Holmes’s book is at its most original and important in her analysis of the setting of miraculous images, often veiled and positioned within elaborate frames, tabernacle chapels, and sanctuary architecture, and encrusted with votive offerings. Holmes refers to this as the “enshrinement” of the image. Traditionally, historians of art have neglected to ponder the significance of such additions and accretions, as if they somehow detracted from the authenticity of the image itself. But in a shift of interest which might be seen as running in parallel to the work currently taken by literary scholars on “paratexts” (marginalia, tables of contents, bindings, the physical form of the text, etc.), historians of the visual arts are now perceiving the importance of the physical apparatus that framed and conditioned the viewer’s perception of the image. Perhaps the most intriguing element of enshrinement was the way in which the physical framework of the image was designed to render it invisible on all but special occasions.

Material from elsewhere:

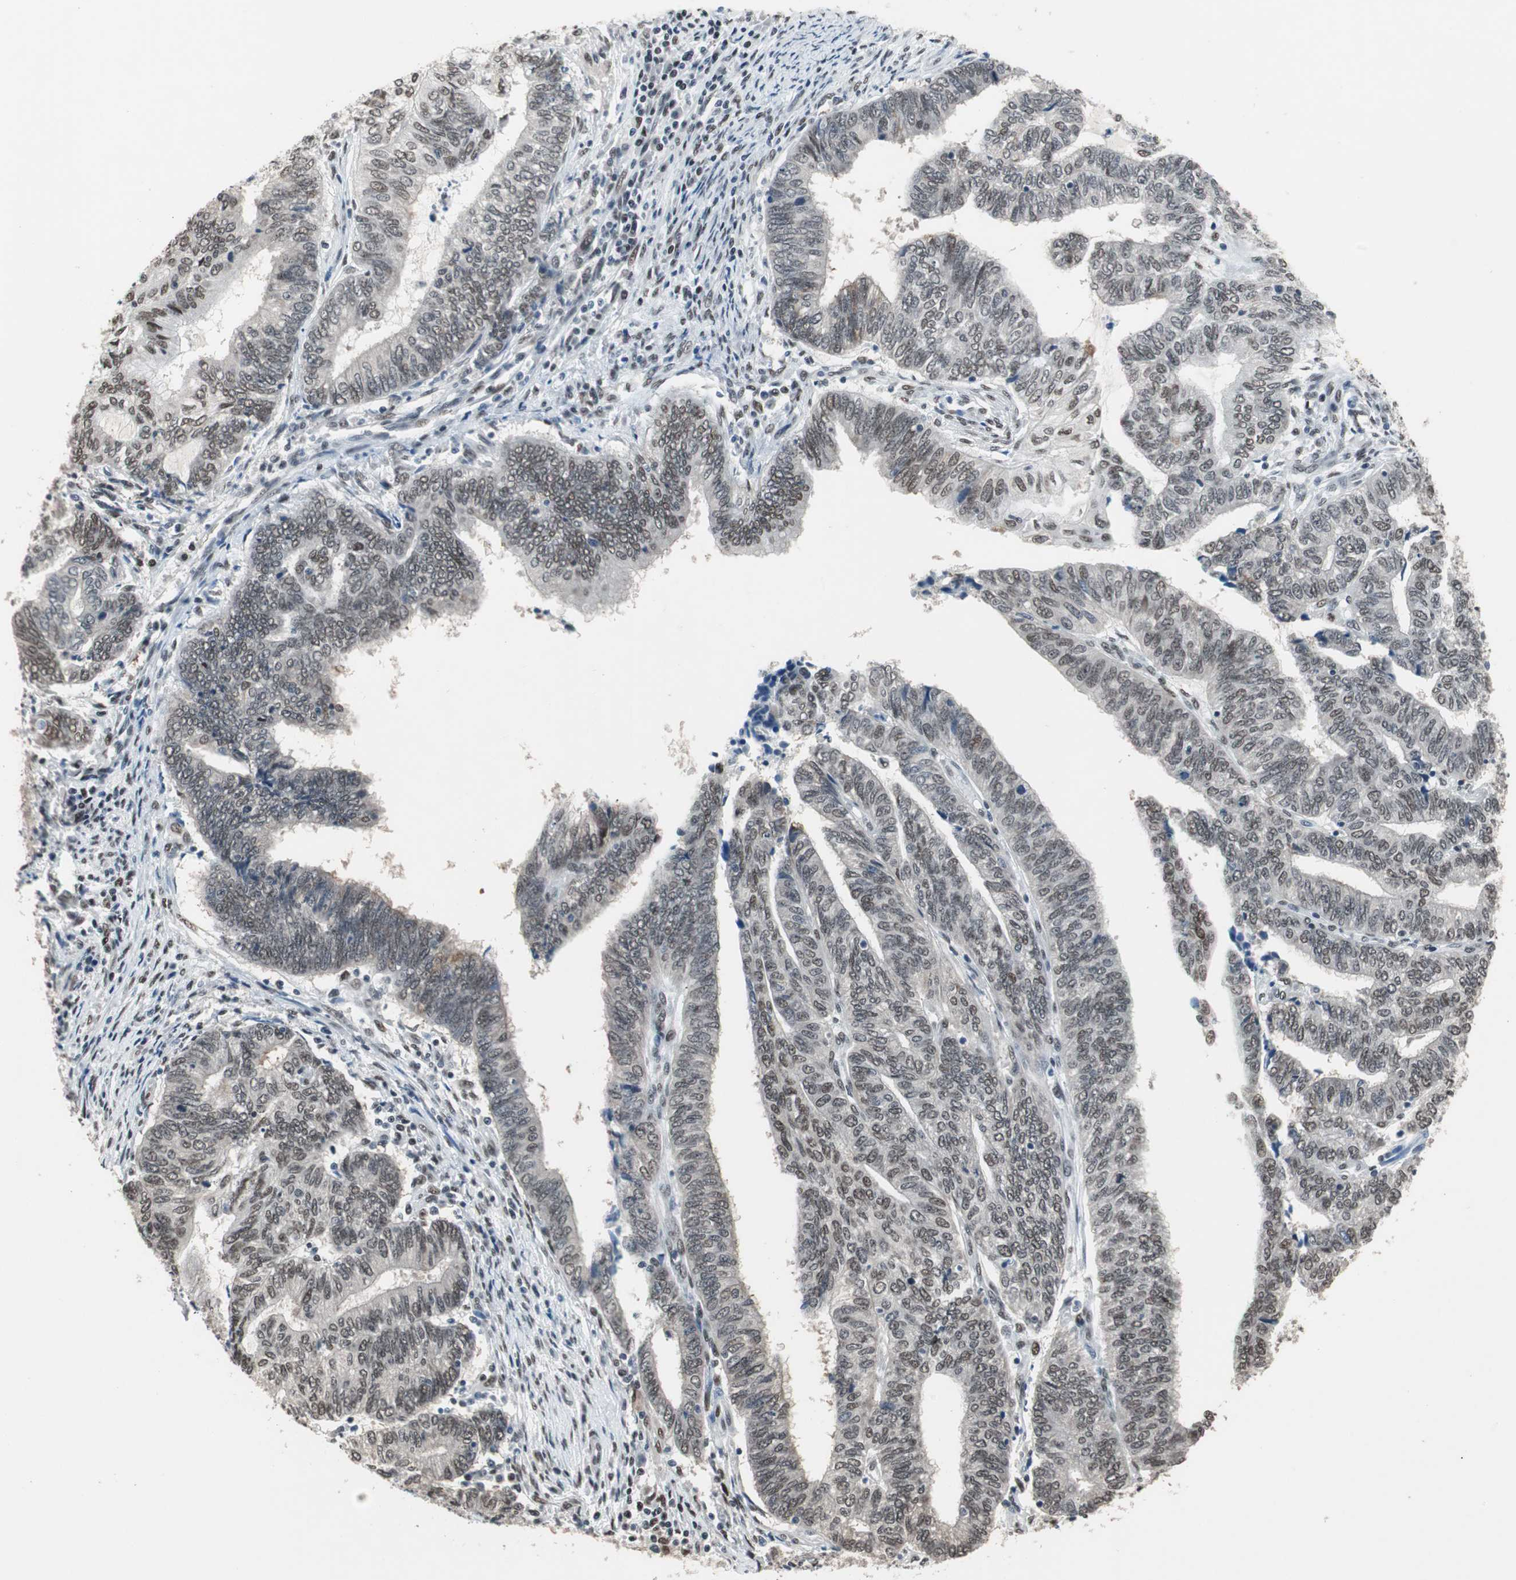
{"staining": {"intensity": "weak", "quantity": "25%-75%", "location": "nuclear"}, "tissue": "endometrial cancer", "cell_type": "Tumor cells", "image_type": "cancer", "snomed": [{"axis": "morphology", "description": "Adenocarcinoma, NOS"}, {"axis": "topography", "description": "Uterus"}, {"axis": "topography", "description": "Endometrium"}], "caption": "Tumor cells demonstrate low levels of weak nuclear staining in about 25%-75% of cells in adenocarcinoma (endometrial).", "gene": "ZBTB17", "patient": {"sex": "female", "age": 70}}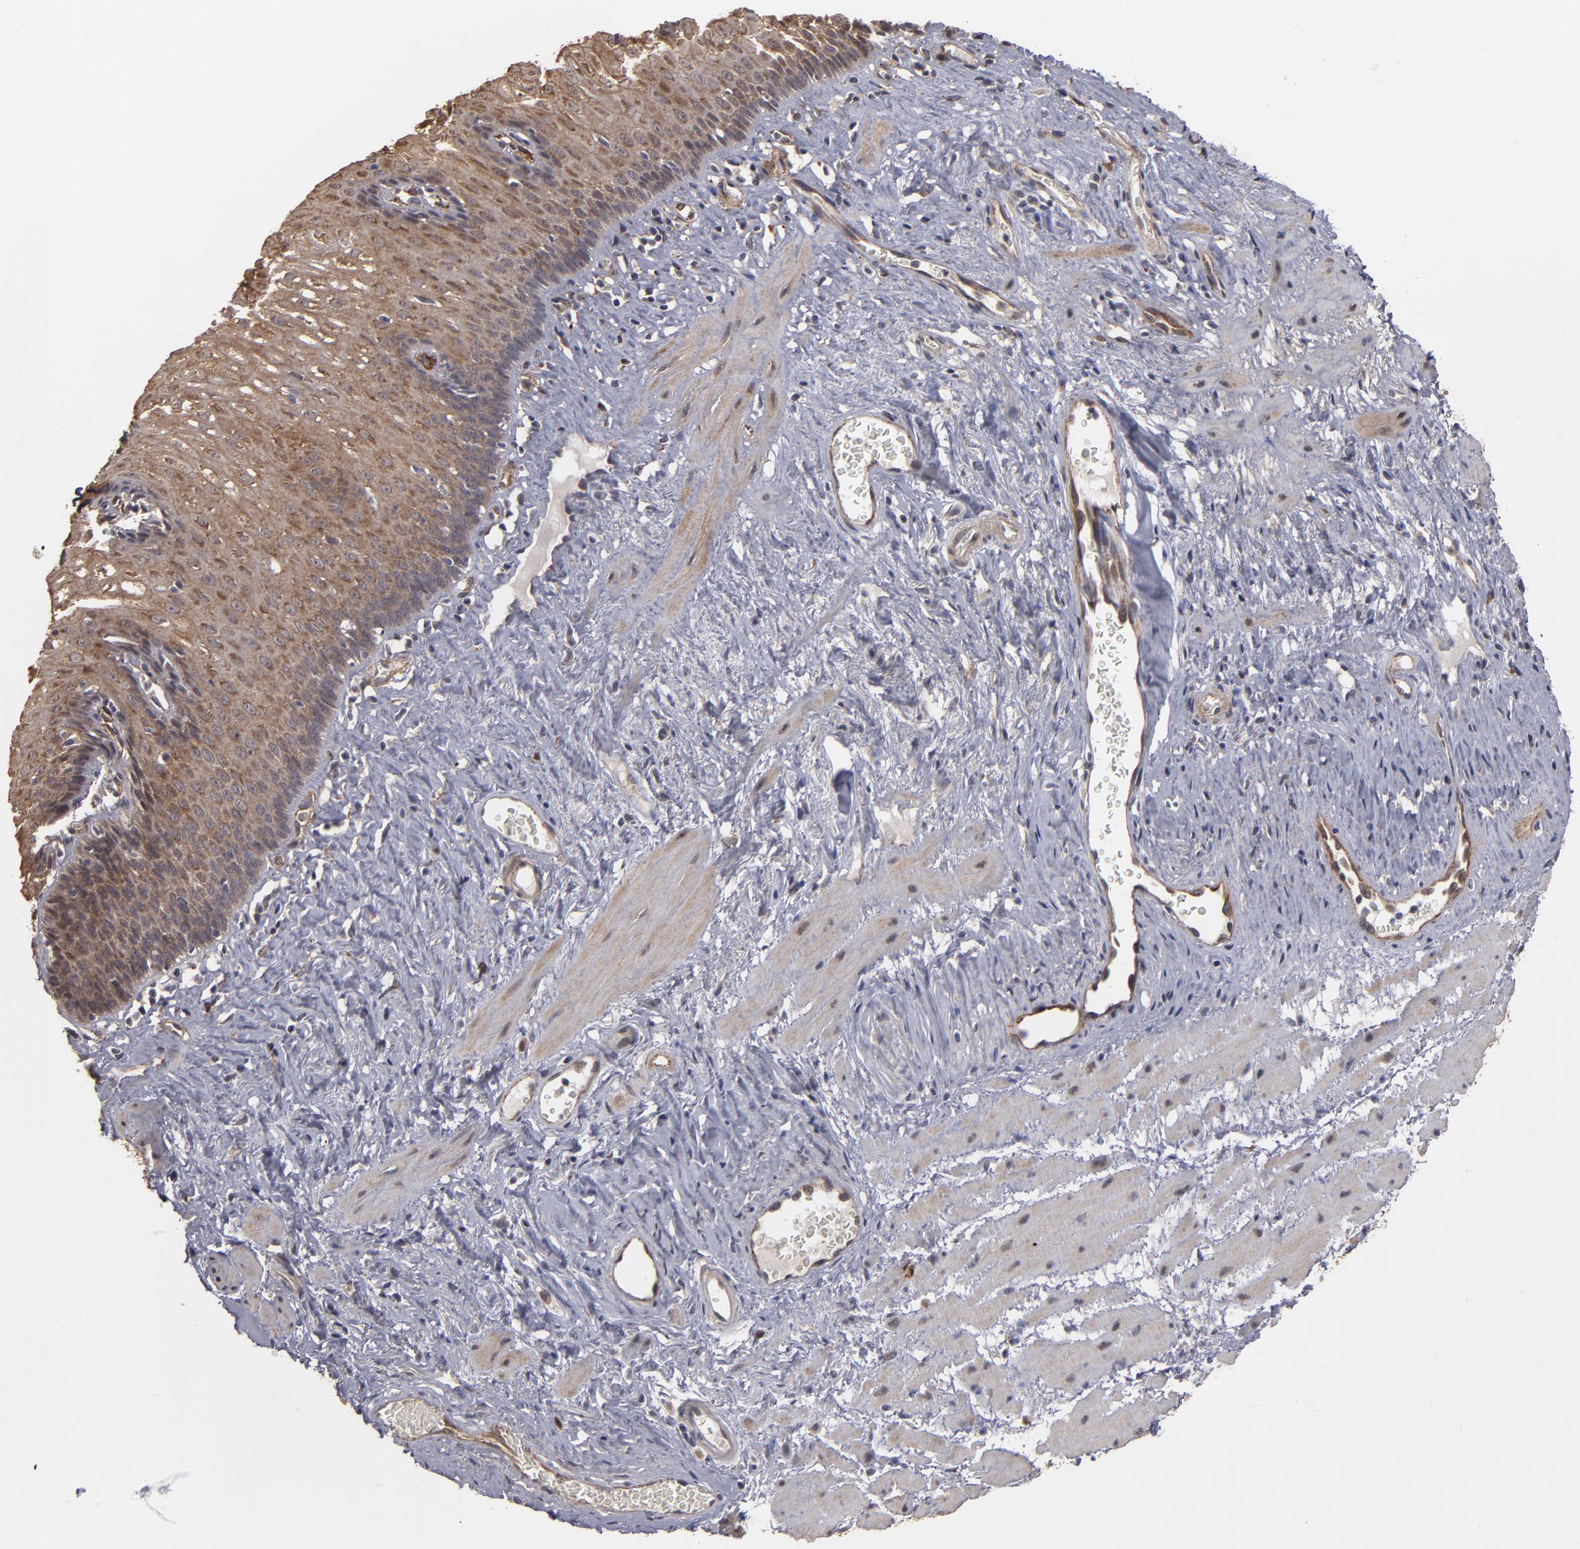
{"staining": {"intensity": "moderate", "quantity": ">75%", "location": "cytoplasmic/membranous"}, "tissue": "esophagus", "cell_type": "Squamous epithelial cells", "image_type": "normal", "snomed": [{"axis": "morphology", "description": "Normal tissue, NOS"}, {"axis": "topography", "description": "Esophagus"}], "caption": "Squamous epithelial cells demonstrate medium levels of moderate cytoplasmic/membranous positivity in about >75% of cells in benign esophagus. The staining was performed using DAB (3,3'-diaminobenzidine), with brown indicating positive protein expression. Nuclei are stained blue with hematoxylin.", "gene": "TJP1", "patient": {"sex": "female", "age": 70}}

Rigorous, scholarly, and theoretically engaged, The Miraculous Image in Renaissance Florence casts much new light on an understudied feature of the period. Along with recent work by, among others, Jane Garnett and Gervase Rosser, Fredrika Jacobs, Paul Davies, and Robert Maniura, it forces a reconsideration of the complex relationship between art and devotion and encourages us to think carefully about what we mean by “Renaissance.” For those who have worked on the culture of the miraculous in other parts of Italy and Europe, this in-depth Florentine study will prompt many comparisons. Scholars who are more at home with archives than with images may crave further research into the reception of the images Holmes investigates. And yet it is one of the virtues of this book that it does not present itself as the last word on the subject, but rather as a valuable spur to further research.